I like your little mental exercise. But that isn’t the point. My argument
is primarily aimed at the issue of making a backup copy of the original downloaded JPEG image from the camera before starting to work on the image. In my workflow the first step is to routinely create a layer which is a copy of the background, all of which is being done in memory. Once I have loaded that JPEG image, all of the changes that I make to it are done in memory while the original downloaded file sits unmodified on my hard drive. If I inadvertently click on the close button on the image I’m working on, even though I confirm that I want to save it, it is going to be saved as a Photoshop document because it has at least one additional layer. When that file is saved I have my copy and the original is still on my hard drive intact, unmodified, etc.
Of course if I have a photograph as valuable as you indicated in your
example, you can rest assured that it will be archived. I’m just saying that it is not necessary to worry about creating all these copies at the beginning of the editing process. At least my workflow doesn’t seem to require it.

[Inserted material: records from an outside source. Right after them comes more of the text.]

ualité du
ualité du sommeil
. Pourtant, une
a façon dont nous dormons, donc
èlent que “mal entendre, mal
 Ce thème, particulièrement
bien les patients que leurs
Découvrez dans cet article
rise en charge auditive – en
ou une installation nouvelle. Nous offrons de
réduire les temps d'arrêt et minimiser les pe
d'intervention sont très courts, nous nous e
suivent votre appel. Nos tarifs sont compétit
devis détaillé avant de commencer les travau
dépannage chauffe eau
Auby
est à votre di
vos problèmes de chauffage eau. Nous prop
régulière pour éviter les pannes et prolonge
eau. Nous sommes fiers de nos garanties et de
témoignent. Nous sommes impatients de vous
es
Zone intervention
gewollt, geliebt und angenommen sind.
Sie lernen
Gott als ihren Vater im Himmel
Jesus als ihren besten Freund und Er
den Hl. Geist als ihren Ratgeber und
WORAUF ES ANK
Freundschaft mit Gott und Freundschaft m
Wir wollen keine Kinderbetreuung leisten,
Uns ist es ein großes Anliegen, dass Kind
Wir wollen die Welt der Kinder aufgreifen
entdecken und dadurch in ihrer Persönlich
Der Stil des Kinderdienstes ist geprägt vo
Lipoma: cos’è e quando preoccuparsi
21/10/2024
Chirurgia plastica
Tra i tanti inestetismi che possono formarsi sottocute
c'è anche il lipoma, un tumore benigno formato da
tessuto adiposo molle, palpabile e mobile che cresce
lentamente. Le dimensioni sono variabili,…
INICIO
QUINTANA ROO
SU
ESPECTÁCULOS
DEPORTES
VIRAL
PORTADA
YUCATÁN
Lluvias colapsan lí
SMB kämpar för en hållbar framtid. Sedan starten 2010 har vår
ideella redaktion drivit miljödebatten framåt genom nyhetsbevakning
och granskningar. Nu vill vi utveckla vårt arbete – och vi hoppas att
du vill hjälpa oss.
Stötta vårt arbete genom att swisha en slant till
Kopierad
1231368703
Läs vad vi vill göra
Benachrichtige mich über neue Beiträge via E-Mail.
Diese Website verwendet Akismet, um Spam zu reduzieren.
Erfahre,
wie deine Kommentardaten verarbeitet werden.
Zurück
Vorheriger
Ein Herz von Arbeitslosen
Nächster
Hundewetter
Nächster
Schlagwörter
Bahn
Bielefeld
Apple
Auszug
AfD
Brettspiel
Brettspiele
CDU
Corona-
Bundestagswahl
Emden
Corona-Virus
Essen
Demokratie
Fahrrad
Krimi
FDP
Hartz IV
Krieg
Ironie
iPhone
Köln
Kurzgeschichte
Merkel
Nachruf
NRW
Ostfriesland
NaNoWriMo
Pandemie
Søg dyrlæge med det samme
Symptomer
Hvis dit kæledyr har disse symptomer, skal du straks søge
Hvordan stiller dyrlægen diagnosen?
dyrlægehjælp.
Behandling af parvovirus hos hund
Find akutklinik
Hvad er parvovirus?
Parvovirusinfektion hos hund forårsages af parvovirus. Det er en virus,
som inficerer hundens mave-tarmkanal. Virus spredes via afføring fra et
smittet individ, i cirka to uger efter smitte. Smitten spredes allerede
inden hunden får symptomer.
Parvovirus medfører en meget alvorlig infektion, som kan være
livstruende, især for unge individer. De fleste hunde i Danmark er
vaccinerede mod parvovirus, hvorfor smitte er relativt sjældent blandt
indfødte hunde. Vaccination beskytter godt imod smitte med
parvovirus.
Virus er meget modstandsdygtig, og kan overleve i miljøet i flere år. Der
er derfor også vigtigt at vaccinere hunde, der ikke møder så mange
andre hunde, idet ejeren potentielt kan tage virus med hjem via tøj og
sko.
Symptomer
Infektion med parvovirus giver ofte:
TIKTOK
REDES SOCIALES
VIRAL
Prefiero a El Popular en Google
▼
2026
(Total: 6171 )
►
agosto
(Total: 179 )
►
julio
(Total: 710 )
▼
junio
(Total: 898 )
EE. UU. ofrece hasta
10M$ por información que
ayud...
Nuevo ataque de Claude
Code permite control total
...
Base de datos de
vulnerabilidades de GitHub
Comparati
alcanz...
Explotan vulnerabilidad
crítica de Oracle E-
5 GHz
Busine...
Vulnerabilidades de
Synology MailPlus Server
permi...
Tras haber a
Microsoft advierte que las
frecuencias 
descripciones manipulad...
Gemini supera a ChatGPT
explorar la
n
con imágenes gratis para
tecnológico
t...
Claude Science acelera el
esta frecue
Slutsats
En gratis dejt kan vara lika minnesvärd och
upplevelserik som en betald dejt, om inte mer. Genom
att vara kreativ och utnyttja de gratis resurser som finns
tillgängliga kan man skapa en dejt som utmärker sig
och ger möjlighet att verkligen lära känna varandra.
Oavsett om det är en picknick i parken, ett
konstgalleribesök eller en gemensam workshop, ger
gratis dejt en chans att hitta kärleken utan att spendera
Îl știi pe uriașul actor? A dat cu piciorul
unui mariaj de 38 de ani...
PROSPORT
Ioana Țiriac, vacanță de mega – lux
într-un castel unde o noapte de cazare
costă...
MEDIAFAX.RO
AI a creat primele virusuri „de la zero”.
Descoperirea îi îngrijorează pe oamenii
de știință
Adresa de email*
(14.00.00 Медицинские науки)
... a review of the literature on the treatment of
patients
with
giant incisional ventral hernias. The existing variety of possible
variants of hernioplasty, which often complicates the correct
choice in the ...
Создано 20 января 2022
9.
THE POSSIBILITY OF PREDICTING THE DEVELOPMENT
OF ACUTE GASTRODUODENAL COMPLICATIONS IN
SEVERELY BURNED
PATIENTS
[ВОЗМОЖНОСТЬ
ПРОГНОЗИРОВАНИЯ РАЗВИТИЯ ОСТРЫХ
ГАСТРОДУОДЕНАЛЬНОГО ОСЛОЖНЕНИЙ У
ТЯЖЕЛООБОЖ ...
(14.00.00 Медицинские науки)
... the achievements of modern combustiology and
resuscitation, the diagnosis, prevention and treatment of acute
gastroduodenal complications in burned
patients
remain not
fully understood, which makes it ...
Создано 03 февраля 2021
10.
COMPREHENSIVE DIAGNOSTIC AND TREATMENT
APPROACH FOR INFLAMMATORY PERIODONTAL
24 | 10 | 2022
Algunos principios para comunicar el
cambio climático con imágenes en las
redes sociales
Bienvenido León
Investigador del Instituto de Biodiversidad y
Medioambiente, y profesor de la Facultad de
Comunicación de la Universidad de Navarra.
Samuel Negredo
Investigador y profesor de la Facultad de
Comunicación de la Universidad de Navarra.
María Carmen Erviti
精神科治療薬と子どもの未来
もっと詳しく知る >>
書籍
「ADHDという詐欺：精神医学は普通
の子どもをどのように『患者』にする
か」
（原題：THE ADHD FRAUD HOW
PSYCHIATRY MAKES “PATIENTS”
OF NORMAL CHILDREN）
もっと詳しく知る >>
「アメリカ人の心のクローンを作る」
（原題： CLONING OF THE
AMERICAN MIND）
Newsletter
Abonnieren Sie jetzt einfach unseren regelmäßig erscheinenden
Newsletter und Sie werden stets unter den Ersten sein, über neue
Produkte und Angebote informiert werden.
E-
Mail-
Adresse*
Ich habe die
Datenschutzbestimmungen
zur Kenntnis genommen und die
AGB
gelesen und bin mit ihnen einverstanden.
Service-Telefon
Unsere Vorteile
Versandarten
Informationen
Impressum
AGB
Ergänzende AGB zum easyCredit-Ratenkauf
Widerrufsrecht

I understand your work flow. Everyone else does not. When I write or give advice here, I assume the reader is a beginner. Non-beginners can skip the first step, or any step for that matter.

Ed
JH
Jim_Hess
Nov 19, 2003
OK all, ’nuff said. 🙂
JW
JP White
Nov 19, 2003
I have found one option in Photoshop elements that does NOT automatically rename a file when you go to save it. Save as web. This will save with the same filename as the original as a default. Note that ‘save as’ either adds .psd extension (preserving the original jpg) or if you choose .jpg adds ‘ copy’ to the filename preserving the original.

My practice is to copy all newly acquired digital images into a subdirectory called ‘negatives’ (OK they aren’t actual negatives, call it a personal quirk). I then work on the images in the parent directory. Better safe than sorry. jpg’s don’t take up much disk space anyway, it’s the psd’s that’ll make you buy that extra big harddrive.

JP
EM
Eric_Matthes
Nov 19, 2003
I have two sources of digital images. I get jpegs from my digital camera, which I convert to tiff for archiving. I am realizing that I could save the original jpegs, because that act of saving does not compress the images further. (This saving is really just copying, since the image is never opened in viewing software at this stage.)
I also scan slides, which I save as tiffs so they never go through any compression. I start to tell myself I don’t need to back up images so often, because in the grand scheme of things a couple days’ lost work is not much. But then I realize that each session, I work for an hour or two. I don’t want to repeat any of those hours. Storage is cheap enough to make backing up very easy.
All is fine in the computer world until our work comes crashing down in a virus, power outage, equipment malfunction etc. Then we rethink our ways. I lost a lot of time on the lovsan virus, and that reminded me to protect myself.
CS
Chuck_Snyder
Nov 19, 2003
Jim, it’s a good topic; thanks for bringing it up.

My workflow is based on two principles: 1) Always save the pristine original, be it a JPEG or RAW; and 2) never save an edited image as a JPEG, unless it’s a Save for Web copy. I do get nervous when I open a JPEG original and perform some single-layer edits like cropping or straightening or – sometimes – Auto Contrast or Auto Color Correction. I try to remember under those circumstances to go ahead and Save As a TIFF or PSD. I also add Edit to the image name to help make the distinction. I’ve consumed a lot of hard drive space (relatively cheap) and CD-R’s (dirt cheap) with multiple edits of the same image; very little discipline in that regard. Never saving an edited image as a JPEG is based on the well-documented deterioration that takes place each time an edited image is recompressed.

Your suggestion to make a duplicate copy of the background is a good one. It wouldn’t be redundant for me, because in most cases I perform sharpening on a duplicate layer. Thanks for the tip!